-- start of Passage given --

Source: Dale et al, 2004; MacKerron, 2004, Whittington and Bellhouse, 2000.

2.6  Profitability

  59.  In order to compare the profitability of the various technologies and scenarios modelled, a wholesale electricity price of 3p/kWh is assumed. This price is used in analysis by Oxera (2005b) as a long-term average wholesale electricity price and is consistent with a gas price of 28p/therm. The expected profits or losses from different generating technologies calculated are then discounted to 2005 for comparison.

  60.  In the absence of government subsidies it can be expected that investors will only pursue those projects that, based on traditional discounting methodology, offer positive net present values ("NPV"). To the extent that a scenario generates a negative NPV, it can be argued that this reflects the size of the government subsidy, either in form of direct subsidies or in form of risk guarantees, required to make it attractive.

3.  RESULTS

  61.  This section presents the results of the discounting exercise carried out by the model described in the previous section. The costs of the different technologies are compared before the costs of the scenarios are examined.

3.1  Technology Comparison

Figure 3.1

Green Book method

Note: Cost defined as the price in pence per kWh that yields a NPV of zero.

  62.  The costs of the six different technologies evaluated are summarised in figure 3.1 in terms of pence per kilowatt hour. The figure shows the electricity price that is required to generate a net present value of zero for each technology. Thus, it reflects not only the costs of capital expenditure, O&M, fuel and carbon, but also the risk associated with each technology.

  63.  Costs for plants initiated in 2010, 2020, 2030 and 2040 are shown. As discussed in the previous section, capital expenditure costs in particular, are expected to decrease with technological learning. Consequentially, plants of all technologies built benefit from lower costs with time under the market method.

-- end of Passage given --
-- start of Extracted entries --

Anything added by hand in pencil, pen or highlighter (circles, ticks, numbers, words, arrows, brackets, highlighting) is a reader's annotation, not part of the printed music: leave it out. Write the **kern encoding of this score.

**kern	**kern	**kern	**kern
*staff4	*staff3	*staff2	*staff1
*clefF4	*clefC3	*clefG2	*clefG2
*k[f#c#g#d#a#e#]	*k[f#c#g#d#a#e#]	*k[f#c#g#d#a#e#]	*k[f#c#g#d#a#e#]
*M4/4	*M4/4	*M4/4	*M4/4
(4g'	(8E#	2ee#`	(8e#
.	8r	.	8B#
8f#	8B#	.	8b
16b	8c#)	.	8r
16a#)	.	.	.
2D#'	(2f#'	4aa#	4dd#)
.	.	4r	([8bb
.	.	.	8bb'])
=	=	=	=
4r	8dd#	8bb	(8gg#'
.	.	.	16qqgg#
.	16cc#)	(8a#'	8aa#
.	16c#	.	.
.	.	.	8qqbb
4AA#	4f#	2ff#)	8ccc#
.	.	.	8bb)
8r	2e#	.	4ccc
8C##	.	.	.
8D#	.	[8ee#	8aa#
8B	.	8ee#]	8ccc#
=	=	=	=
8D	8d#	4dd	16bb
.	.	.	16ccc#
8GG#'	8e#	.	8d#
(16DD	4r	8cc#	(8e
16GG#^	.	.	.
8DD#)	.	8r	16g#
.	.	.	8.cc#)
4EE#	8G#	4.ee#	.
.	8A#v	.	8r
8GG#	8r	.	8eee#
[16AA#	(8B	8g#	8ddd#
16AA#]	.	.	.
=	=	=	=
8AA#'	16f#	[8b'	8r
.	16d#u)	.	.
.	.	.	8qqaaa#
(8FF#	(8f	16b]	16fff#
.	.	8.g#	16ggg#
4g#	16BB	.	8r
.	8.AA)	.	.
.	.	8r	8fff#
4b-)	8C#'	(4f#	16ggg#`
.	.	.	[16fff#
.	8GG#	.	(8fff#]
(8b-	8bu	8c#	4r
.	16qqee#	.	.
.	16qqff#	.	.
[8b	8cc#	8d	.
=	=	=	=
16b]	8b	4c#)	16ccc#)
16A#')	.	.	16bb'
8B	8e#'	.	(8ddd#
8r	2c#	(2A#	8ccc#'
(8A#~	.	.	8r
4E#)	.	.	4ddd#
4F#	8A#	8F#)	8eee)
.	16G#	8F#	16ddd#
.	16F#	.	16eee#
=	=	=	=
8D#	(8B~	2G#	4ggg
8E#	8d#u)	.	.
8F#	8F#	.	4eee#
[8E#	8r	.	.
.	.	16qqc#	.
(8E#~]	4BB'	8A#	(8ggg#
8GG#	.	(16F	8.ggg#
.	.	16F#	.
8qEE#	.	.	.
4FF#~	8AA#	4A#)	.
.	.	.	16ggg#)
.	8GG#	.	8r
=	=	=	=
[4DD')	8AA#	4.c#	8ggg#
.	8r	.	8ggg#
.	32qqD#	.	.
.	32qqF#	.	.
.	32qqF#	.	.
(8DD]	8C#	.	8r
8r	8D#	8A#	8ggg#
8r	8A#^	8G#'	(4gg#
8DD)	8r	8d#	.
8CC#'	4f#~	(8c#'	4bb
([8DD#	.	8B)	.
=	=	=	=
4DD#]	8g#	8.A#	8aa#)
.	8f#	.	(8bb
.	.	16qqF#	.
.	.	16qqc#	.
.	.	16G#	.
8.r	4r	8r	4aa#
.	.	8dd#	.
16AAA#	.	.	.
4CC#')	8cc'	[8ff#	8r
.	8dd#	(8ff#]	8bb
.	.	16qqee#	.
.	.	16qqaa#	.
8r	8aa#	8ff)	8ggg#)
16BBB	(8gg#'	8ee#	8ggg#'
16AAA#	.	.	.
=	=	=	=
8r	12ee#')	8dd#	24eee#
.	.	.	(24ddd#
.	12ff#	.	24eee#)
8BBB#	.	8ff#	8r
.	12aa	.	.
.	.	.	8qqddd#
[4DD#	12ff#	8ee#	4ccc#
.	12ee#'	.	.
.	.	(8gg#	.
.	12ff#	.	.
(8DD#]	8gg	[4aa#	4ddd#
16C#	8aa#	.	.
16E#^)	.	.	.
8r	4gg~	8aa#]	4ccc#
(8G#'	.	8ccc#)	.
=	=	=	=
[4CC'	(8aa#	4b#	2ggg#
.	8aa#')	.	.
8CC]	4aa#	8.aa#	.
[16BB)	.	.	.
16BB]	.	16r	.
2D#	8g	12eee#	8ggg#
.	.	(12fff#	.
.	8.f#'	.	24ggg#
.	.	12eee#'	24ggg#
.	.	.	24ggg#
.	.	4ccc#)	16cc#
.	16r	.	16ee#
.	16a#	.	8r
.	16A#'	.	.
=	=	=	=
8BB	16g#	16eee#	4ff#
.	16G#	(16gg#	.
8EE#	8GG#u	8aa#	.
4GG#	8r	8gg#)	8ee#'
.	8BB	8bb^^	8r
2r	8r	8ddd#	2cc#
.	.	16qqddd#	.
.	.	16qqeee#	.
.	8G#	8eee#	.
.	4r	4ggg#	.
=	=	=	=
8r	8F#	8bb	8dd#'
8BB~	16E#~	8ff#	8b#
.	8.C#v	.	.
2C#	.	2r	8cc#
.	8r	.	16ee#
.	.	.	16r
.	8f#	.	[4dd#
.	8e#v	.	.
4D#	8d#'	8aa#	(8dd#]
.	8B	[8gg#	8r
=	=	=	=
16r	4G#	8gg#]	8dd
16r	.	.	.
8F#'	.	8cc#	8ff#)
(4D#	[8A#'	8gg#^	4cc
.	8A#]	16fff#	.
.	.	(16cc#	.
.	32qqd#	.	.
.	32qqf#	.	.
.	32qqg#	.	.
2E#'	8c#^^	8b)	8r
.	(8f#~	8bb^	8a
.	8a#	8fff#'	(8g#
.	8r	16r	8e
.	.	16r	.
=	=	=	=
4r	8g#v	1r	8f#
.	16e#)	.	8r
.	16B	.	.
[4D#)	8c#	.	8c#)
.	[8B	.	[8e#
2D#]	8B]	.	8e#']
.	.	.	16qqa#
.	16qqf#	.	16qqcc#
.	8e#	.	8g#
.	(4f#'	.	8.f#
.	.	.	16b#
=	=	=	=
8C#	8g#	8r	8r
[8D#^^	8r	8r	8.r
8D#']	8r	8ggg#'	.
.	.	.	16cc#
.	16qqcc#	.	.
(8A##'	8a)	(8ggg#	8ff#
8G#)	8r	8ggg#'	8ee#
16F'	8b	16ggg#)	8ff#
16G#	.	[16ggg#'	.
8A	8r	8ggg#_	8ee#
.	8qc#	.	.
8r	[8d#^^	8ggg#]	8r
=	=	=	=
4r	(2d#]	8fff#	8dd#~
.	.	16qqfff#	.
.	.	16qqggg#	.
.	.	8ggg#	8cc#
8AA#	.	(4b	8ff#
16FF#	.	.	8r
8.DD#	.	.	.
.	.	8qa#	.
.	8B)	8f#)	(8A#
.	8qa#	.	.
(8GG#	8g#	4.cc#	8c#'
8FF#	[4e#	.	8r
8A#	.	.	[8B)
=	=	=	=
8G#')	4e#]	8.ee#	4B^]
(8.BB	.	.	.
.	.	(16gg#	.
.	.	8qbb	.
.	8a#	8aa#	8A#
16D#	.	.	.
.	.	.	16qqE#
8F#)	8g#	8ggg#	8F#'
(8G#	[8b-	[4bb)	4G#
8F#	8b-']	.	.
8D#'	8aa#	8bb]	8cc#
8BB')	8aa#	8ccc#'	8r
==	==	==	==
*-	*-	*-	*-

-- end of Extracted entries --

Request 1 — Retype the passage on electricity generation costs, starting at "61.  This section presents" and ending at "with each technology.".
Request 2 — Find every line in the records that contains the string "kern" and copy each one out.
The passage on electricity generation costs and the records are unrelated.

Final result 1 —
61.  This section presents the results of the discounting exercise carried out by the model described in the previous section. The costs of the different technologies are compared before the costs of the scenarios are examined.

3.1  Technology Comparison

Figure 3.1

Green Book method

Note: Cost defined as the price in pence per kWh that yields a NPV of zero.

  62.  The costs of the six different technologies evaluated are summarised in figure 3.1 in terms of pence per kilowatt hour. The figure shows the electricity price that is required to generate a net present value of zero for each technology. Thus, it reflects not only the costs of capital expenditure, O&M, fuel and carbon, but also the risk associated with each technology.

Final result 2 —
Anything added by hand in pencil, pen or highlighter (circles, ticks, numbers, words, arrows, brackets, highlighting) is a reader's annotation, not part of the printed music: leave it out. Write the **kern encoding of this score.
**kern	**kern	**kern	**kern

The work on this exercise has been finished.